Dozens gathered on Tuesday, May 29 outside Engine 294 in Richmond Hill, one the 20 fire companies that may close due to budget cuts, including students from nearby P.S. 273.
The children, brandishing signs, led the crowd in chants of, “Save our firehouse and you save me.”
This is the fourth consecutive year lack of funding has threatened to close firehouses. Twenty also faced the chopping block last year, but were saved in the final budget.
“We need to make sure that when a budget is passed in New York City, it is a budget that keeps our residents safe,” said Councilmember Elizabeth Crowley, chair of the Council’s Fire and Criminal Services Committee.
No official list has been released of the fire companies that may close, but last year’s list included four in Queens: Engine 294, Engine 328 in Rockaway, Ladder 128 in Sunnyside and in Engine 306 in Bayside.
“Hopefully, no companies close,” said an FDNY spokesperson. “Right now, it looks like it will go that way.”
The city’s budget will be finalized by the end of June.
If Engine 294 is eliminated, it would be the third time in its history it has closed.
The first closing lasted six years – from 1975 to 1981 – and the most recent was in 1991.
Two men were killed in a fire shortly after the closing in 1991.
“If [Engine 294] was here that day, those two men may still be alive,” Crowley said.
Though Engine 294 directly serves Richmond Hill and the surrounding communities of Woodhaven and Ozone Park, closing any companies affects every neighborhood in the city, said Steve Cassidy, president of the Uniformed Firefighters Association.
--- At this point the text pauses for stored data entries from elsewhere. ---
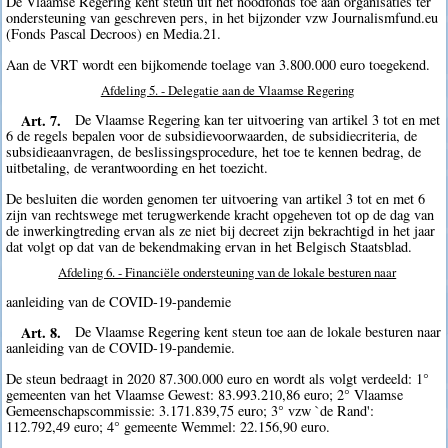
De Vlaamse Regering kent steun uit het noodfonds toe aan organisaties ter
ondersteuning van geschreven pers, in het bijzonder vzw Journalismfund.eu
(Fonds Pascal Decroos) en Media.21.
Aan de VRT wordt een bijkomende toelage van 3.800.000 euro toegekend.
Afdeling 5. - Delegatie aan de Vlaamse Regering
Art. 7.
De Vlaamse Regering kan ter uitvoering van artikel 3 tot en met
6 de regels bepalen voor de subsidievoorwaarden, de subsidiecriteria, de
subsidieaanvragen, de beslissingsprocedure, het toe te kennen bedrag, de
uitbetaling, de verantwoording en het toezicht.
De besluiten die worden genomen ter uitvoering van artikel 3 tot en met 6
zijn van rechtswege met terugwerkende kracht opgeheven tot op de dag van
de inwerkingtreding ervan als ze niet bij decreet zijn bekrachtigd in het jaar
dat volgt op dat van de bekendmaking ervan in het Belgisch Staatsblad.
Afdeling 6. - Financiële ondersteuning van de lokale besturen naar
aanleiding van de COVID-19-pandemie
Art. 8.
De Vlaamse Regering kent steun toe aan de lokale besturen naar
aanleiding van de COVID-19-pandemie.
De steun bedraagt in 2020 87.300.000 euro en wordt als volgt verdeeld: 1°
gemeenten van het Vlaamse Gewest: 83.993.210,86 euro; 2° Vlaamse
Gemeenschapscommissie: 3.171.839,75 euro; 3° vzw `de Rand':
112.792,49 euro; 4° gemeente Wemmel: 22.156,90 euro.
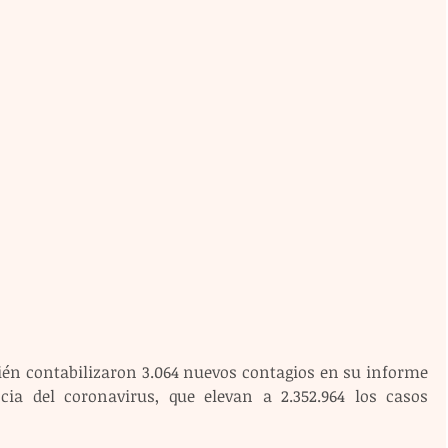
ién contabilizaron 3.064 nuevos contagios en su informe 
cia del coronavirus, que elevan a 2.352.964 los casos 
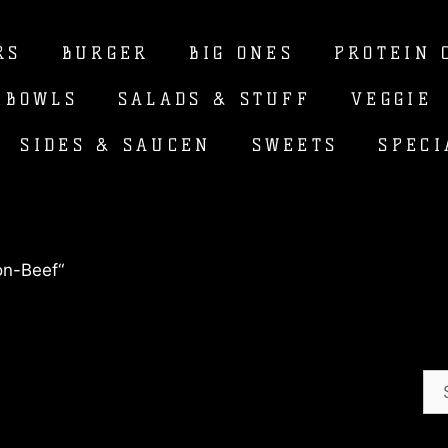
RS
BURGER
BIG ONES
PROTEIN 
 BOWLS
SALADS & STUFF
VEGGIE
SIDES & SAUCEN
SWEETS
SPECI
on-Beef“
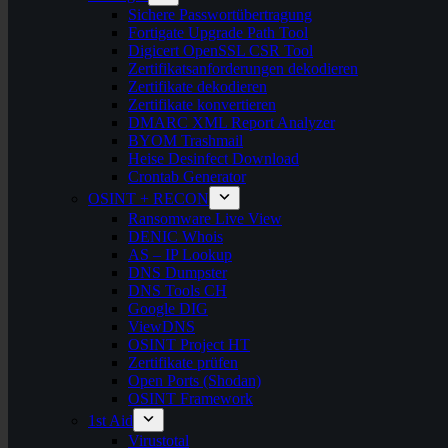
Sichere Passwortübertragung
Fortigate Upgrade Path Tool
Digicert OpenSSL CSR Tool
Zertifikatsanforderungen dekodieren
Zertifikate dekodieren
Zertifikate konvertieren
DMARC XML Report Analyzer
BYOM Trashmail
Heise Desinfect Download
Crontab Generator
OSINT + RECON
Ransomware Live View
DENIC Whois
AS – IP Lookup
DNS Dumpster
DNS Tools CH
Google DIG
ViewDNS
OSINT Project HT
Zertifikate prüfen
Open Ports (Shodan)
OSINT Framework
1st Aid
Virustotal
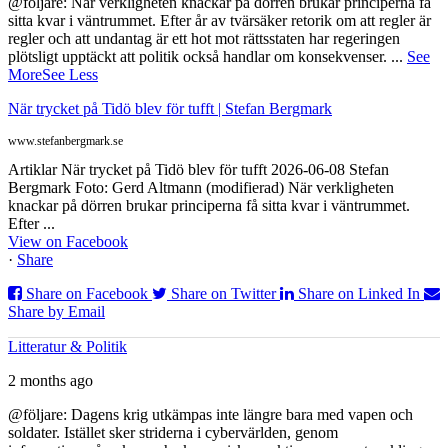
@följare: När verkligheten knackar på dörren brukar principerna få
sitta kvar i väntrummet. Efter år av tvärsäker retorik om att regler är
regler och att undantag är ett hot mot rättsstaten har regeringen
plötsligt upptäckt att politik också handlar om konsekvenser.
...
See
More
See Less
När trycket på Tidö blev för tufft | Stefan Bergmark
www.stefanbergmark.se
Artiklar När trycket på Tidö blev för tufft 2026-06-08 Stefan
Bergmark Foto: Gerd Altmann (modifierad) När verkligheten
knackar på dörren brukar principerna få sitta kvar i väntrummet.
Efter ...
View on Facebook
·
Share
Share on Facebook
Share on Twitter
Share on Linked In
Share by Email
Litteratur & Politik
2 months ago
@följare: Dagens krig utkämpas inte längre bara med vapen och
soldater. Istället sker striderna i cybervärlden, genom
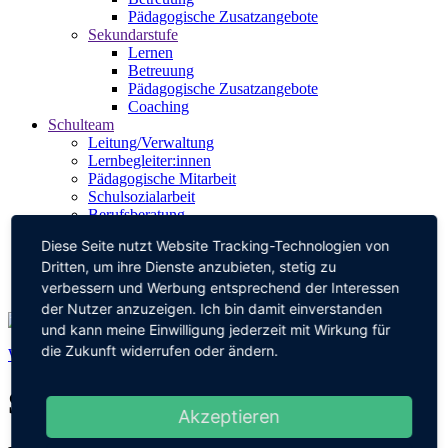
Pädagogische Zusatzangebote
Sekundarstufe
Lernen
Betreuung
Pädagogische Zusatzangebote
Coaching
Schulteam
Leitung/Verwaltung
Lernbegleiter:innen
Pädagogische Mitarbeit
Schulsozialarbeit
Berufsberatung
SMV
Diese Seite nutzt Website Tracking-Technologien von
Elternbeirat
Dritten, um ihre Dienste anzubieten, stetig zu
Förderverein
Kontakt
verbessern und Werbung entsprechend der Interessen
der Nutzer anzuzeigen. Ich bin damit einverstanden
und kann meine Einwilligung jederzeit mit Wirkung für
die Zukunft widerrufen oder ändern.
Wir haben in der Hardtschule unser eigenes kleines
Paradies
!
Schulbandfestival
Akzeptieren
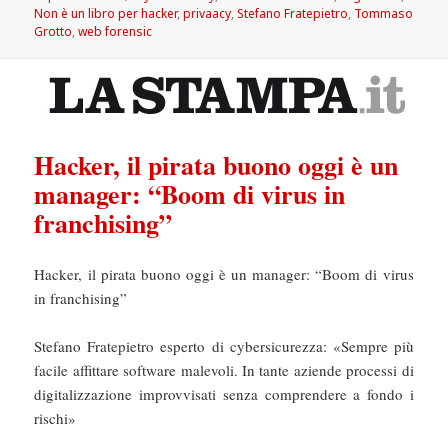
Non è un libro per hacker
,
privaacy
,
Stefano Fratepietro
,
Tommaso
Grotto
,
web forensic
Hacker, il pirata buono oggi è un
manager: “Boom di virus in
franchising”
Hacker, il pirata buono oggi è un manager: “Boom di virus
in franchising”
Stefano Fratepietro esperto di cybersicurezza: «Sempre più
facile affittare software malevoli. In tante aziende processi di
digitalizzazione improvvisati senza comprendere a fondo i
rischi»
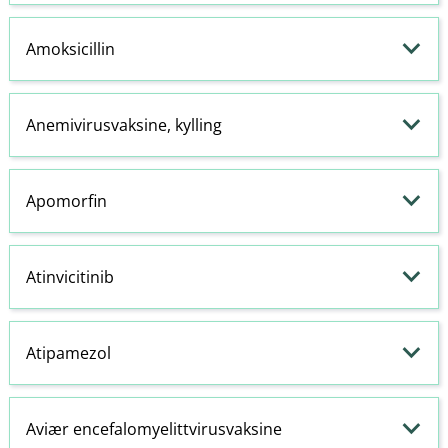
Amoksicillin
Anemivirusvaksine, kylling
Apomorfin
Atinvicitinib
Atipamezol
Aviær encefalomyelittvirusvaksine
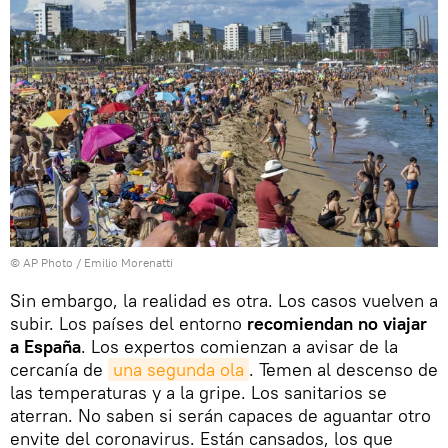
© AP Photo / Emilio Morenatti
Sin embargo, la realidad es otra. Los casos vuelven a
subir. Los países del entorno
recomiendan no viajar
a España
. Los expertos comienzan a avisar de la
cercanía de
una segunda ola
. Temen al descenso de
las temperaturas y a la gripe. Los sanitarios se
aterran. No saben si serán capaces de aguantar otro
envite del coronavirus. Están cansados, los que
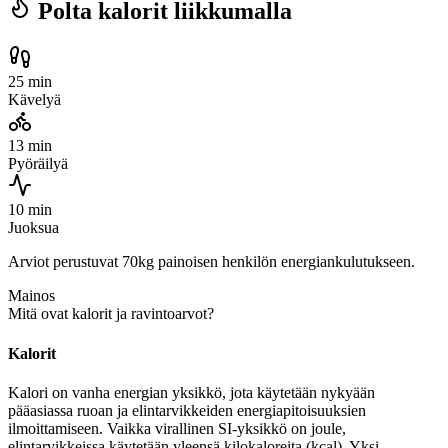
Polta kalorit liikkumalla
25 min
Kävelyä
13 min
Pyöräilyä
10 min
Juoksua
Arviot perustuvat 70kg painoisen henkilön energiankulutukseen.
Mainos
Mitä ovat kalorit ja ravintoarvot?
Kalorit
Kalori on vanha energian yksikkö, jota käytetään nykyään
pääasiassa ruoan ja elintarvikkeiden energiapitoisuuksien
ilmoittamiseen. Vaikka virallinen SI-yksikkö on joule,
elintarvikkeissa käytetään yleensä kilokaloreita (kcal). Yksi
“If they close 20 fire companies it will affect every neighborhood in the city of New York, not just the ones they close them in, every neighborhood,” Cassidy said.
“If you take Engine 294 out of the equation, response times will rise for medical emergencies and fires.”
Engine companies also provide emergency medical attention, in addition to responding to fires.
“We’re playing with fire, and what happens when we play with fire. We get burned,” said Senator Joe Addabbo. “This is not a game we should be playing. We shouldn’t be playing with fire.”
New York City is ranked last in the number of firehouses per capita, said Eddie Boles of the Uniformed Fire Officers Association.
“This is our life we’re talking about,” said Maria Thomson, president of the Woodhaven Business Improvement District. “This is life and death.”